Task to carry out — From the first line of the data down to and including the line with "<source format=gbl>", copy everything exactly, leaving out pictures.

Available data —
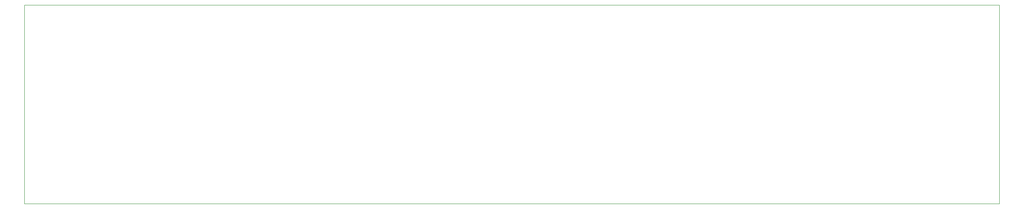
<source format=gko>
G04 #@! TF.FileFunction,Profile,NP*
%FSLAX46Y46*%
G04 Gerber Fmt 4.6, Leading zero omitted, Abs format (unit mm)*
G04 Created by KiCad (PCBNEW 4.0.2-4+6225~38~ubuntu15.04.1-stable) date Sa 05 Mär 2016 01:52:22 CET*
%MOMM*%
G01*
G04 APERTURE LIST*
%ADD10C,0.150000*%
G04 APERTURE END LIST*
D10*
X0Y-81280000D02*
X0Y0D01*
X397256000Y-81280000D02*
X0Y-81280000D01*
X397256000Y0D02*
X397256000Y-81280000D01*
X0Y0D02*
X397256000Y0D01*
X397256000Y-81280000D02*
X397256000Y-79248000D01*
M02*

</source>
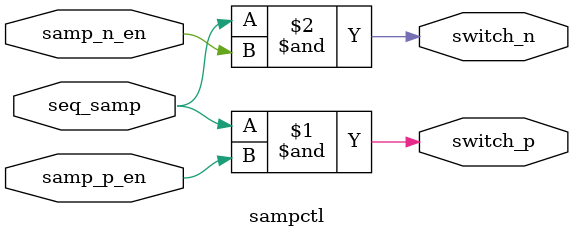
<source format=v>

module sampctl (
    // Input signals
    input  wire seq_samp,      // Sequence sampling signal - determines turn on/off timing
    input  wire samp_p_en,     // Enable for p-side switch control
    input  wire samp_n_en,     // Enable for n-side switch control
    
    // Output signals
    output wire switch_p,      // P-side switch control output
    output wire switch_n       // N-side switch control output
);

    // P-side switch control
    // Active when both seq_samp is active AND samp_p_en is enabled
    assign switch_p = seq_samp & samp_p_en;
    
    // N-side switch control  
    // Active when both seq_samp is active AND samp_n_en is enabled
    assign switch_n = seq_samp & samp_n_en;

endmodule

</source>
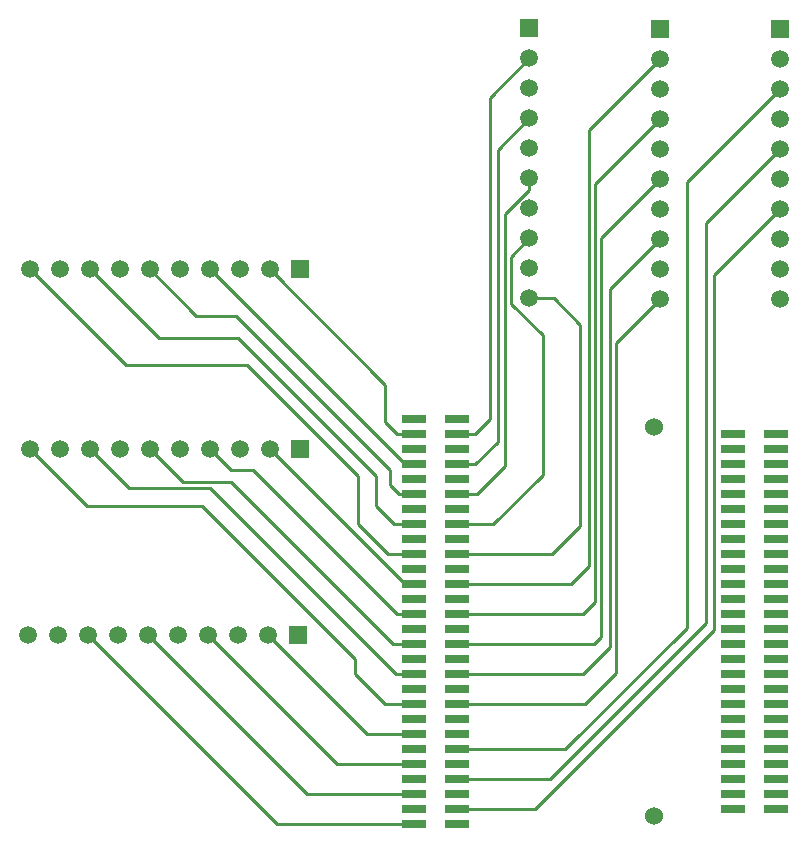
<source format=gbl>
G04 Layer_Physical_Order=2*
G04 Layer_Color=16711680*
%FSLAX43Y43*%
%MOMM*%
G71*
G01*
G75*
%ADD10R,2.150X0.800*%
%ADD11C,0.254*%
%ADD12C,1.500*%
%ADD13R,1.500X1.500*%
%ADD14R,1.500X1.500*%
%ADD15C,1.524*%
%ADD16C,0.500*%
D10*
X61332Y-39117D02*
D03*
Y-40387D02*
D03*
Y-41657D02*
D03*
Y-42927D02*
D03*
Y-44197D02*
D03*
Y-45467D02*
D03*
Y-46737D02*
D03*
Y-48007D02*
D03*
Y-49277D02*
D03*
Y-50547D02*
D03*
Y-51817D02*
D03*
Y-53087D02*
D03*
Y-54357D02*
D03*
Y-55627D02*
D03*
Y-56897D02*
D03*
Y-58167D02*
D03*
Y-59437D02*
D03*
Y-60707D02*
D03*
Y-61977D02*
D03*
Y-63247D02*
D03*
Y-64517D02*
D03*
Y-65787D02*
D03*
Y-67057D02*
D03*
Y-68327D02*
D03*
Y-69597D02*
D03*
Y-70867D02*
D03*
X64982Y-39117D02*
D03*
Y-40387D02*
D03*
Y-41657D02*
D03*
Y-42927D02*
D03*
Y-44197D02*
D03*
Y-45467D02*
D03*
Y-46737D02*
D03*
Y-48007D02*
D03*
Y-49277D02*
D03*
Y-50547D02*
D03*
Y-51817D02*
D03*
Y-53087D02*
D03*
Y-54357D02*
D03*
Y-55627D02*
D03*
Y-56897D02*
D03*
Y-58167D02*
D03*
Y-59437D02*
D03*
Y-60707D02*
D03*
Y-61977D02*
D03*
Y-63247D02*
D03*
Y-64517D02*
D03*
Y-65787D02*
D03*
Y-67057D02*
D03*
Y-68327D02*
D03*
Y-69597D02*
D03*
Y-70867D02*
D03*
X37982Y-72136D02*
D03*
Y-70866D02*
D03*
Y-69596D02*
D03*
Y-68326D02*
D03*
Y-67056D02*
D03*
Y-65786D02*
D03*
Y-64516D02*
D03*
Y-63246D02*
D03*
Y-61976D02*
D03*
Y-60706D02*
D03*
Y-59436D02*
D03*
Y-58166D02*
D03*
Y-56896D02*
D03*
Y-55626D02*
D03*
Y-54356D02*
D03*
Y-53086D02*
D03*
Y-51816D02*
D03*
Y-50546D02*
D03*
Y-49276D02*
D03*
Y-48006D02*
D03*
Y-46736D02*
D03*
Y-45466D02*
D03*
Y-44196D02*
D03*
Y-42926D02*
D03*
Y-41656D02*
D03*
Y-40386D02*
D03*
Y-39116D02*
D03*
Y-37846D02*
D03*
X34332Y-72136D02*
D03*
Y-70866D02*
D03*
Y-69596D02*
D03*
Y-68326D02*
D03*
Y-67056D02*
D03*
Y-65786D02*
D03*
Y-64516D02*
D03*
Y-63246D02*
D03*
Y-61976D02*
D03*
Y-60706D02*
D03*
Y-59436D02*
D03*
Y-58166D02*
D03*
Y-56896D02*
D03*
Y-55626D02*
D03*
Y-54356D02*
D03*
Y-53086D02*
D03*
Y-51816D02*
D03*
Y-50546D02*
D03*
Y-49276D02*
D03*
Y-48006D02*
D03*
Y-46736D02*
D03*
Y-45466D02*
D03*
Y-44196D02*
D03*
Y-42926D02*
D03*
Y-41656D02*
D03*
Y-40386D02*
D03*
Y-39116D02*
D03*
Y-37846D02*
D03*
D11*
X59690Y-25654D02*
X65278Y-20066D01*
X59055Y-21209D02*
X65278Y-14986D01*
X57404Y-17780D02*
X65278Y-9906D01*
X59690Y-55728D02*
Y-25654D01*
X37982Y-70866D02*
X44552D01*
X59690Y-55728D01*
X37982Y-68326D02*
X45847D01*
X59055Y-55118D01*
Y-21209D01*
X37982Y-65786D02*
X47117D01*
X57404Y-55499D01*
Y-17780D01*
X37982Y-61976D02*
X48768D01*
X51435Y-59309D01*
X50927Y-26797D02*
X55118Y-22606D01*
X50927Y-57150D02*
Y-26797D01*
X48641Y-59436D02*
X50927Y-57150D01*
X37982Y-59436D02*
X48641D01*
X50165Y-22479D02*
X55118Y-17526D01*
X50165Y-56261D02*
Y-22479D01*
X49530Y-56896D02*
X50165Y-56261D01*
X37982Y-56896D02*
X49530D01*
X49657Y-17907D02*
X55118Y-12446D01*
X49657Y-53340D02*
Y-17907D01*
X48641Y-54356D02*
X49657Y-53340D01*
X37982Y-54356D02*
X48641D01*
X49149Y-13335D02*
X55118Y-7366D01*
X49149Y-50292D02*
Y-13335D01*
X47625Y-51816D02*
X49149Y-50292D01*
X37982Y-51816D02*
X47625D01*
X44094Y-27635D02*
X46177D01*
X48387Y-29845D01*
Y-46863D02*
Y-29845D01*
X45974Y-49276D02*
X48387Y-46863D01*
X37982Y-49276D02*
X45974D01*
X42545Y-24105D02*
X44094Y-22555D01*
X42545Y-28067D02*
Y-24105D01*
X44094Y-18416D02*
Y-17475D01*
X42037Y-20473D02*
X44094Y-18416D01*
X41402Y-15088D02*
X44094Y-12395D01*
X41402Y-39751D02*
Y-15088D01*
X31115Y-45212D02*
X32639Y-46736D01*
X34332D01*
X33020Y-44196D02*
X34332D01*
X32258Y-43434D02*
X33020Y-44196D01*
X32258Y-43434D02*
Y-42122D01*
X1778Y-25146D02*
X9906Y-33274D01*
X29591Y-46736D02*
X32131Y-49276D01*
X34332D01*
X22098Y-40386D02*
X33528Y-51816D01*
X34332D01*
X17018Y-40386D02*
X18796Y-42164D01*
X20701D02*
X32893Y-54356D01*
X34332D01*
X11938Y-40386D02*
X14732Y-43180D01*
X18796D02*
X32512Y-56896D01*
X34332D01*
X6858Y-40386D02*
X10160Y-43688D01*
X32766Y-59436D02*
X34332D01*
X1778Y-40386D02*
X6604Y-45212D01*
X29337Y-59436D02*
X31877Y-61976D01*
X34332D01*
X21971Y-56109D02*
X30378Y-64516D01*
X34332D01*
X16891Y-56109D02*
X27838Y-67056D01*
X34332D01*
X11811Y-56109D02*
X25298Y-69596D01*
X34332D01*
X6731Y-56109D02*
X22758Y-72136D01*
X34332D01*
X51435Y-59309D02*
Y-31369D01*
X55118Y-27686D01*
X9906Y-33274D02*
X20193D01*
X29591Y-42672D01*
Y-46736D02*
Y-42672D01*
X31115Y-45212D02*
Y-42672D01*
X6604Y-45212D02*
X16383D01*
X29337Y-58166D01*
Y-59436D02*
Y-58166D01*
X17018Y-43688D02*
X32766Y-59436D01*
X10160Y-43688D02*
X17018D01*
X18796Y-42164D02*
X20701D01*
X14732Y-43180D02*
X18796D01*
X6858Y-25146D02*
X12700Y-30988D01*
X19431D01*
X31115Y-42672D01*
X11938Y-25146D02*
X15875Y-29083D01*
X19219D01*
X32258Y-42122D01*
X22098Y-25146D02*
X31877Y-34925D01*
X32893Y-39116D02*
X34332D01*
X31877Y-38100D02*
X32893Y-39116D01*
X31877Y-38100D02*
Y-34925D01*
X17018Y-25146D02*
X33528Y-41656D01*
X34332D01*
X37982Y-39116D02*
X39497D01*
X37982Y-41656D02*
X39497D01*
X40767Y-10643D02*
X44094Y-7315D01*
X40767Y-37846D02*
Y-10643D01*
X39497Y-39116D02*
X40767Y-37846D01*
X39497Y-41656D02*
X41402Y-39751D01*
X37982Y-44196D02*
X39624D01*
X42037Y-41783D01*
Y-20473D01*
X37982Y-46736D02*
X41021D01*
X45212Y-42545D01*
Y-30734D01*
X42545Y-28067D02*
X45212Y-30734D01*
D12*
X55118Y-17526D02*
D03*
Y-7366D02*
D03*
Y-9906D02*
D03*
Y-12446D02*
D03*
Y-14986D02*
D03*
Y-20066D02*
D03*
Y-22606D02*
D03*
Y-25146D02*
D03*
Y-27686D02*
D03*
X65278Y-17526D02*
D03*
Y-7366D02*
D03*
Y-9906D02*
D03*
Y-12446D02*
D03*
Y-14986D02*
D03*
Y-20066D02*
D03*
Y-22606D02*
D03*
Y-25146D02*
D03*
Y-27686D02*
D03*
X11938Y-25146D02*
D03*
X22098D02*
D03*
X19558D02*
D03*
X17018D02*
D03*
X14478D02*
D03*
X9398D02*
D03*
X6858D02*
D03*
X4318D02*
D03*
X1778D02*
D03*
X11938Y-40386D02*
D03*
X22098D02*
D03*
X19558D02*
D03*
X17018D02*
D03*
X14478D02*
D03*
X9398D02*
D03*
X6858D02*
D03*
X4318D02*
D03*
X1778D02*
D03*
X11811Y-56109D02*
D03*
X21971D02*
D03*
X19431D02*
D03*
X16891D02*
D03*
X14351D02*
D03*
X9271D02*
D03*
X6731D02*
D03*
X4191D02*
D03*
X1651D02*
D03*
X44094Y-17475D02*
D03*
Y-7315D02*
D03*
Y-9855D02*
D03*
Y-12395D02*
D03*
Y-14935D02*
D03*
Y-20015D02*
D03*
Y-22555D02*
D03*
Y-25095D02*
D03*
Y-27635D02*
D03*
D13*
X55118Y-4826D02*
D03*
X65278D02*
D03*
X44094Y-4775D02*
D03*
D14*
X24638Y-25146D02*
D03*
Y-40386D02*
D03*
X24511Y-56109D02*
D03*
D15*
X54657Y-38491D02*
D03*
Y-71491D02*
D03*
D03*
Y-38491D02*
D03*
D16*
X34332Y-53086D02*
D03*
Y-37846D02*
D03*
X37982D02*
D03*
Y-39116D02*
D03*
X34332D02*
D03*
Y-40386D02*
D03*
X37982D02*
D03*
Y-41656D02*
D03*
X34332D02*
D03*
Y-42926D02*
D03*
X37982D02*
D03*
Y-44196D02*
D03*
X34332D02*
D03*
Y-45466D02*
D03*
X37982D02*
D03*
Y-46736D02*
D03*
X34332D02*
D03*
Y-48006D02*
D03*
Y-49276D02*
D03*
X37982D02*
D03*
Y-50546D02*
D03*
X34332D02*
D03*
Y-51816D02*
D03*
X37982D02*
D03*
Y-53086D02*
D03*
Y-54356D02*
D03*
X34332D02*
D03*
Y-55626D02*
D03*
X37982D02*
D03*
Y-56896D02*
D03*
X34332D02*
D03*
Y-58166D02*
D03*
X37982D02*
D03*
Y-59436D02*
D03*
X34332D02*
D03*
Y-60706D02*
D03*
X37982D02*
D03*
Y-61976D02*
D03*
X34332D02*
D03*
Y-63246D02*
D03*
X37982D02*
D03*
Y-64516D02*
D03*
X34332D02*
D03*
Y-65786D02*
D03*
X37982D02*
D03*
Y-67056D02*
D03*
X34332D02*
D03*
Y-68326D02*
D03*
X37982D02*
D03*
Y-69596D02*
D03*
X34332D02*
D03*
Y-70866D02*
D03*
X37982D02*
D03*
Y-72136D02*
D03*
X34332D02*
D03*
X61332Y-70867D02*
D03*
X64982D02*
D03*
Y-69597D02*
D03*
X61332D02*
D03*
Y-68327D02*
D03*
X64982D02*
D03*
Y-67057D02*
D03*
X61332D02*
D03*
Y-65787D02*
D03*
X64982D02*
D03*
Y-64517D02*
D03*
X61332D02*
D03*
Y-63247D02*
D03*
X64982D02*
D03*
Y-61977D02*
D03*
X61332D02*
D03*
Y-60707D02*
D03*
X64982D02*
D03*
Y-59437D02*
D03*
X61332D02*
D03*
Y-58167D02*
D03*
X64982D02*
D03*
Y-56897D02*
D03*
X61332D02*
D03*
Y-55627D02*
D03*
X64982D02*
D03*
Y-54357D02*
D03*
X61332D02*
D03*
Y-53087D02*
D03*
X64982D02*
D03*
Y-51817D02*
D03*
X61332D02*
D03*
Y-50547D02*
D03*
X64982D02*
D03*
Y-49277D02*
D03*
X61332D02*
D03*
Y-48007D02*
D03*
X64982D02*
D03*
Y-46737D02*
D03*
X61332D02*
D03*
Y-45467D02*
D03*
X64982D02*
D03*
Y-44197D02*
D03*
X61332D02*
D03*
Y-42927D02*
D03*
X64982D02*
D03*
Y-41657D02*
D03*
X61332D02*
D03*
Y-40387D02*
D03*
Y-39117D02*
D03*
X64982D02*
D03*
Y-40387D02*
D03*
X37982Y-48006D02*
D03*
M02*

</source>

Solution to this exercise —
<source format=gko>
G04 #@! TF.FileFunction,Profile,NP*
%FSLAX46Y46*%
G04 Gerber Fmt 4.6, Leading zero omitted, Abs format (unit mm)*
G04 Created by KiCad (PCBNEW 4.0.2-4+6225~38~ubuntu15.04.1-stable) date Sa 05 Mär 2016 01:52:22 CET*
%MOMM*%
G01*
G04 APERTURE LIST*
%ADD10C,0.150000*%
G04 APERTURE END LIST*
D10*
X0Y-81280000D02*
X0Y0D01*
X397256000Y-81280000D02*
X0Y-81280000D01*
X397256000Y0D02*
X397256000Y-81280000D01*
X0Y0D02*
X397256000Y0D01*
X397256000Y-81280000D02*
X397256000Y-79248000D01*
M02*

</source>
<source format=v>

module sampctl (
    // Input signals
    input  wire seq_samp,      // Sequence sampling signal - determines turn on/off timing
    input  wire samp_p_en,     // Enable for p-side switch control
    input  wire samp_n_en,     // Enable for n-side switch control
    
    // Output signals
    output wire switch_p,      // P-side switch control output
    output wire switch_n       // N-side switch control output
);

    // P-side switch control
    // Active when both seq_samp is active AND samp_p_en is enabled
    assign switch_p = seq_samp & samp_p_en;
    
    // N-side switch control  
    // Active when both seq_samp is active AND samp_n_en is enabled
    assign switch_n = seq_samp & samp_n_en;

endmodule

</source>
<source format=gbl>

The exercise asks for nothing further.